After the workshop, a group initiated work towards translating the general TRIZ inventive principles to food industry situations. In the meantime, B. Winkless has published his first findings (see TRIZ Journal, May 2001) and welcomes expressions of interest.

No work is considered in the immediate horizon on processing food patents. However, if funding opportunities for such a comprehensive work are to materialise, the network could address this issue and ascertain its timeliness.

• Set up working group;

• Propose examples of the inventive principles in food industry problems;

• Exchange information and review by the network;

• Publication of the results (the TRIZ Journal would be the most appropriate).

• Maintain the idea of systematically processing patents to extract food principles simmering (specially for biochemical and biological dimensions), pending opportune developments if and when appropriate.

This is an initiative on which the network can advise, and even establish guidelines and recommendations, but it is up to individual universities/departments to take action.

The action plan is the following:

• Initially, address this issue in conjunction with line of action 4 (section 3.3.3.);

• In conjunction with the network anchors, promote discussions on strategic issues concerning education to the Food Industry, and eventually generate recommendations and suggestions for university programmes;

• Publish these recommendations and disseminate them in the academic environment, with special attention to Universities with industrial advisory boards.

We cannot expect the European Food Industry to dramatically increase innovation output without significant and suitable human resources, who think creatively and innovatively but without increasing cost nor risk with such thoughts.
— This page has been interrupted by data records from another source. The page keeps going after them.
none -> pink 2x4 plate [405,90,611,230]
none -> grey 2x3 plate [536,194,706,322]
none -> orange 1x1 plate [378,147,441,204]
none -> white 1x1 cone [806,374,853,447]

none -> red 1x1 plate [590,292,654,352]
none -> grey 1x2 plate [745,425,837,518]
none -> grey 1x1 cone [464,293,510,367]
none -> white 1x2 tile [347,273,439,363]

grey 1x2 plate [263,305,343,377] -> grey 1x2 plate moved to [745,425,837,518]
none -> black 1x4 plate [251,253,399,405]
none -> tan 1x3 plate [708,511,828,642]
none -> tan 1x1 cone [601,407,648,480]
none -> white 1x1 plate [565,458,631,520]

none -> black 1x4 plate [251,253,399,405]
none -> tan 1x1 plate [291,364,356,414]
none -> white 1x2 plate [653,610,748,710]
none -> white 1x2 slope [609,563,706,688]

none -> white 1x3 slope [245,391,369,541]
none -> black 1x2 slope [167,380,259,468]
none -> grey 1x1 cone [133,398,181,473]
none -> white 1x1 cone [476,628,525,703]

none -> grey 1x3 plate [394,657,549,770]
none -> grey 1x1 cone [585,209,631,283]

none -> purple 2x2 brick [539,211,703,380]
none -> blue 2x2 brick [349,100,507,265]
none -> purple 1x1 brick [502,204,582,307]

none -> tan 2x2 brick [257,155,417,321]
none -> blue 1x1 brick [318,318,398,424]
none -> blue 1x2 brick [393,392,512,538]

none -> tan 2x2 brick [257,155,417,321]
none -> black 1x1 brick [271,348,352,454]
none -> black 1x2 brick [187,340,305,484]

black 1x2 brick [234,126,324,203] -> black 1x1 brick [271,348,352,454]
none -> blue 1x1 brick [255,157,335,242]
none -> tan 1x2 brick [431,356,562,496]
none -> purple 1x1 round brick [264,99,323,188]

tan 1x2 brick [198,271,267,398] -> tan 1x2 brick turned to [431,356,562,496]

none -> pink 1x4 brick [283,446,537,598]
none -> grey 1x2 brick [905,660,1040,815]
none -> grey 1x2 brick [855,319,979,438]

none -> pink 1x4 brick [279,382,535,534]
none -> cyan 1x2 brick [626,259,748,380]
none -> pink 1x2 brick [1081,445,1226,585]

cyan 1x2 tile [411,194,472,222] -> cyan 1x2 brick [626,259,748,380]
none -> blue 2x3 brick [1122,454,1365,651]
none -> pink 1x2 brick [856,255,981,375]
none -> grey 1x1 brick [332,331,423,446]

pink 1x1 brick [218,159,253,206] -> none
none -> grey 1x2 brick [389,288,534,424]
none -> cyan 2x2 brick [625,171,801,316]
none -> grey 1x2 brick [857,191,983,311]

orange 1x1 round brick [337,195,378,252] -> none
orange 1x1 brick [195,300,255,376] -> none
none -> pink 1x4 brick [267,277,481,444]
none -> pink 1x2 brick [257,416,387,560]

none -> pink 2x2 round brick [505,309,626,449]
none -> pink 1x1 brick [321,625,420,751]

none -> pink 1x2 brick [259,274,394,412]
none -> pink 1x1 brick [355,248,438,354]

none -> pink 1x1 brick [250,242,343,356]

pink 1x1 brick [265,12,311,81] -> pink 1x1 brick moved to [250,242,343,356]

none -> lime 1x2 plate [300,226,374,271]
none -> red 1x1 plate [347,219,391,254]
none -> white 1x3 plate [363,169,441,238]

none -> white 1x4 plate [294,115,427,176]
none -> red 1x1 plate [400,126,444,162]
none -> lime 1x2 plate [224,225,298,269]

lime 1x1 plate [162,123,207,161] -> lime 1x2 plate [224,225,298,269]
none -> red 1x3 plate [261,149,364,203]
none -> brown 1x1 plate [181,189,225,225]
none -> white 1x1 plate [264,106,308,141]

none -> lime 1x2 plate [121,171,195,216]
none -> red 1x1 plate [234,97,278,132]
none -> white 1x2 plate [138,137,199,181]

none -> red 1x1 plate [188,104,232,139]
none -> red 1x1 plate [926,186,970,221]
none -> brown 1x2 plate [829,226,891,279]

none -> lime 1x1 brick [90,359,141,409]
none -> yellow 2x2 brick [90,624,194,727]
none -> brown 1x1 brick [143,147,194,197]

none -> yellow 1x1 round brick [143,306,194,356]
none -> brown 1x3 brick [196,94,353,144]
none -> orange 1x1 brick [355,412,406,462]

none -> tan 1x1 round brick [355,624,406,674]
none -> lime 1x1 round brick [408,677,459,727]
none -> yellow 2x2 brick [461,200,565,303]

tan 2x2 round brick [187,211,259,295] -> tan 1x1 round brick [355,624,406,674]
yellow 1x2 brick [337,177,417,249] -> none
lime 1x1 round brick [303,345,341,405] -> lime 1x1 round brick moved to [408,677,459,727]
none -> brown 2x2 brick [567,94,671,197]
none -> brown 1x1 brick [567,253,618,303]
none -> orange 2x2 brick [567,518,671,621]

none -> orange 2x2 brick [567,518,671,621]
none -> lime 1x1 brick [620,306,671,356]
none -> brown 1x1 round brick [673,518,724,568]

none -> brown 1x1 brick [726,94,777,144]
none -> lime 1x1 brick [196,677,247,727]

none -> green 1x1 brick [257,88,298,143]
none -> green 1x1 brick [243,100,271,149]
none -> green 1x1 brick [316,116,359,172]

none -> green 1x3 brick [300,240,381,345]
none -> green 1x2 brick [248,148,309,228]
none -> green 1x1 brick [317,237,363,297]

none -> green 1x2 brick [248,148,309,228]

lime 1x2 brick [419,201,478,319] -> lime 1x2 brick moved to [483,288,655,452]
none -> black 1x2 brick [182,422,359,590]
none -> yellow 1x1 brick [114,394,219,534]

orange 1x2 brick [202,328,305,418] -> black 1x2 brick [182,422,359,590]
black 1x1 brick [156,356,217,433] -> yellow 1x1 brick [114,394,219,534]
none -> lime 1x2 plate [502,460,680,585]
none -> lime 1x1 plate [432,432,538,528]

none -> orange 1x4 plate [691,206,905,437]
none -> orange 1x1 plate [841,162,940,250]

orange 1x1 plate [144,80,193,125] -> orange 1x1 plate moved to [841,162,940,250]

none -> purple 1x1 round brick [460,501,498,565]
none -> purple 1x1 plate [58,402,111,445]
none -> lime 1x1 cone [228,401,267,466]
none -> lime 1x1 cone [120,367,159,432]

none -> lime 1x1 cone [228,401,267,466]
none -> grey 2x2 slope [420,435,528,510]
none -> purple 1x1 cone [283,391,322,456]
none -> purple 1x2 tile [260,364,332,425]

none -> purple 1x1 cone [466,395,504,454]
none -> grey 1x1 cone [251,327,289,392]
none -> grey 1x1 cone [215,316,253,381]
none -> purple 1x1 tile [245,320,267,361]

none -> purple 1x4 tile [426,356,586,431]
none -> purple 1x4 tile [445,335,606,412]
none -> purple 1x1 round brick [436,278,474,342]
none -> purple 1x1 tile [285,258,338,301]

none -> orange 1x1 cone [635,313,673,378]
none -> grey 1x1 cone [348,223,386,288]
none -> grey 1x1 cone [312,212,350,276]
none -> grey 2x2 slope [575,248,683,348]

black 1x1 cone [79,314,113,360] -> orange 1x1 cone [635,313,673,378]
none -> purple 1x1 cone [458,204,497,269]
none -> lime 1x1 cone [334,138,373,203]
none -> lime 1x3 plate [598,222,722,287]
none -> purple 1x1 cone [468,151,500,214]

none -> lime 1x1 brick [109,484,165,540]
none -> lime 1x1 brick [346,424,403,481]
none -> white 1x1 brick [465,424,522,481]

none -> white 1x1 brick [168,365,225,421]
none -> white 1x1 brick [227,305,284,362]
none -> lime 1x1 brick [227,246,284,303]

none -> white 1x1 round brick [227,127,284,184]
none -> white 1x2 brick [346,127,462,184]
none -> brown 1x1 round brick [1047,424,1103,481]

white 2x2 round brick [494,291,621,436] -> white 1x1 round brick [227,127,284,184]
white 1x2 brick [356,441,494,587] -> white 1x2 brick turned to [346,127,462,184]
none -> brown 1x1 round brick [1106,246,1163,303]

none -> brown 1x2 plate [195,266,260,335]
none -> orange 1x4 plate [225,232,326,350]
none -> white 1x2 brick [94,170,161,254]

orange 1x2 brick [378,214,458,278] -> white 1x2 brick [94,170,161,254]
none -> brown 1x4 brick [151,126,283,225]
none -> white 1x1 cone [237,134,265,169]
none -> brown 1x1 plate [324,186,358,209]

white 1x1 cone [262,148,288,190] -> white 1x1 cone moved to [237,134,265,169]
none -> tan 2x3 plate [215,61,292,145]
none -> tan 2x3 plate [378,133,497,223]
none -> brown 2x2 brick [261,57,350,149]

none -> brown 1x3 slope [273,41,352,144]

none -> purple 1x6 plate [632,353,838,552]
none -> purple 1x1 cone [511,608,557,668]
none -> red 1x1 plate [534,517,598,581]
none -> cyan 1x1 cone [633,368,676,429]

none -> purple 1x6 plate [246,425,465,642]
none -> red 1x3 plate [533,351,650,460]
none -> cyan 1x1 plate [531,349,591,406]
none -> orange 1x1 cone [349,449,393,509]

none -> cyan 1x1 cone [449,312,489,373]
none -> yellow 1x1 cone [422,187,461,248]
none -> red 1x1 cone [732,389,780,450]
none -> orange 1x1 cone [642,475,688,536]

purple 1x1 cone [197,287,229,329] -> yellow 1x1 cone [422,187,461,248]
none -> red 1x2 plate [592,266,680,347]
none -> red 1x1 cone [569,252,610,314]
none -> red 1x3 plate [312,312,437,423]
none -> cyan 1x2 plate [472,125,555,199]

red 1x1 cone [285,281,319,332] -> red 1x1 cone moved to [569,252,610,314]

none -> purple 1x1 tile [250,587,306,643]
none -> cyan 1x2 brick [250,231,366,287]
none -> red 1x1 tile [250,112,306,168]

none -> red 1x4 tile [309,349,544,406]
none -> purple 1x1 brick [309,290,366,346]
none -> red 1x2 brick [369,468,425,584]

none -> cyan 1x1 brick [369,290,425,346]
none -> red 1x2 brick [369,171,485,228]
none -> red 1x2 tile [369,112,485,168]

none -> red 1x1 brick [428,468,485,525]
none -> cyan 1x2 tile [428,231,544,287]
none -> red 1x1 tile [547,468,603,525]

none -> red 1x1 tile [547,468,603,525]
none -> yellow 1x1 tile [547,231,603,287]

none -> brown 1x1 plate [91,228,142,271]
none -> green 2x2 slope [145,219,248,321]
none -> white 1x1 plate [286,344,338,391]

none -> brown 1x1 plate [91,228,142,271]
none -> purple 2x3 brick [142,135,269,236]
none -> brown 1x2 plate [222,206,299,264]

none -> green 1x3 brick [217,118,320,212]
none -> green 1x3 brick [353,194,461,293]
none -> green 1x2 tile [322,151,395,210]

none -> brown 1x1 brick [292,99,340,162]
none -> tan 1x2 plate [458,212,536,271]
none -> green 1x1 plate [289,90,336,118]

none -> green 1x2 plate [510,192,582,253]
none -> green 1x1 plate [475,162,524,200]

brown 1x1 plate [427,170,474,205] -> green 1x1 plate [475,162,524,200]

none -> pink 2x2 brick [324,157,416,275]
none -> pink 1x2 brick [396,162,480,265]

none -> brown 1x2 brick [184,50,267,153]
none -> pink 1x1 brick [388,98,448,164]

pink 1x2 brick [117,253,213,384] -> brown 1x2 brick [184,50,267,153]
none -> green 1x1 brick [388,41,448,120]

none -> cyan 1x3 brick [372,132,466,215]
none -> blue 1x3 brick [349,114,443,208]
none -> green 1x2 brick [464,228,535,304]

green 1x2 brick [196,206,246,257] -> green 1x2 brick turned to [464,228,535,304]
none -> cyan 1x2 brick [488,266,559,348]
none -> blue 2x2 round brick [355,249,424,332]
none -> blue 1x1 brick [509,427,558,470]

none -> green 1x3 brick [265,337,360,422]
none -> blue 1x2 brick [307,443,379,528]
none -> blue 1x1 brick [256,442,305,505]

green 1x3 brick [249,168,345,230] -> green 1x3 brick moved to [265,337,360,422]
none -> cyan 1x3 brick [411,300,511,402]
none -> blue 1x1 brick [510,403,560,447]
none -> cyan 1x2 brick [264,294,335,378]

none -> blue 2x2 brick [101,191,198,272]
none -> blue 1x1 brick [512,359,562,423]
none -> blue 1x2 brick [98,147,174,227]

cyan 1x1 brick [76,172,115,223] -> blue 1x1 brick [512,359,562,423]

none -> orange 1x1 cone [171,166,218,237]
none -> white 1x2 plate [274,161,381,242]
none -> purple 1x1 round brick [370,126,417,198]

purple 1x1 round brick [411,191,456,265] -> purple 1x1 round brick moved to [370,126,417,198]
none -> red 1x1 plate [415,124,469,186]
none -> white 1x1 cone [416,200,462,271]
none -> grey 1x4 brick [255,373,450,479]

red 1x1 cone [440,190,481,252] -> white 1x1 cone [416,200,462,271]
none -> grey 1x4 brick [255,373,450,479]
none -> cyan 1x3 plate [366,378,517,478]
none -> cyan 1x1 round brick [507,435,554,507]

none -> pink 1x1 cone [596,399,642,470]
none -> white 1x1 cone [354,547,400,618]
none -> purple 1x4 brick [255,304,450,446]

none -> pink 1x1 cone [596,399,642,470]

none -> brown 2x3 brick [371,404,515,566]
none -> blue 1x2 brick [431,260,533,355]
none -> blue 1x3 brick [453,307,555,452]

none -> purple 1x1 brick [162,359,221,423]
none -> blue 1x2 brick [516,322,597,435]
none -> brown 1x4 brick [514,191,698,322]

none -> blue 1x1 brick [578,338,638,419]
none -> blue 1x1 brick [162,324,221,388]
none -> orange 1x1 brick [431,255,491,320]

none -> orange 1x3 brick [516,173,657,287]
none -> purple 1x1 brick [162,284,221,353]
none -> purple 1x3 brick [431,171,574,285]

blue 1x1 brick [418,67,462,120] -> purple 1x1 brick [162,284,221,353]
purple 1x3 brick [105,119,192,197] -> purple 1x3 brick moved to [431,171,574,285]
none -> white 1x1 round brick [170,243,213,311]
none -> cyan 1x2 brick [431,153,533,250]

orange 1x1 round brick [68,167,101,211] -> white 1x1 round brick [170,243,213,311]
We will never achieve that if everyone works only incrementally in their area of expertise with their own way of thinking.

We cannot expect the European food industry to multiply its innovation activities with the profit margins it works with unless very cost-effective methods and tools are deployed. We will not decrease risk and improve success in innovation if we do not have objective and systematic ways to incorporate the needs and requirements of the consumers in product design, and to solve the manufacturing problems of that design.

There is something in the “innovation equation” that does not add up. We could increase the innovation expenditure in the European food industry exponentially and reap noting but incremental benefits here and there. The basis has to change. We have to improve the working methods and the way that developers work, define, and solve their problems: we need the ability to think integratedly; to link design attributes with process solutions (not with process problems); to be able to “learn from others”; to work multidimensionally in an effective manner - we need better ways to manage and work with our knowledge and that of the consumers.

Unless we change something in how we do things, we will keep doing them in the same way, and keep having the same results. We will have “more of the same”. If we aim at incorporating more science and technology (more knowledge) in food products and keep doing it in the same way, we can only expect the level of success that we have been having so far. And that is not enough.

Let us propose a very basic benchmarking concept. Let us look at those who are highly innovative, at industrial sectors where innovation is the name of the game, at product and process designers who very actively and effectively deliver innovations. How do they do it? How do they work with knowledge and technology? And how can we do that in our own specific context?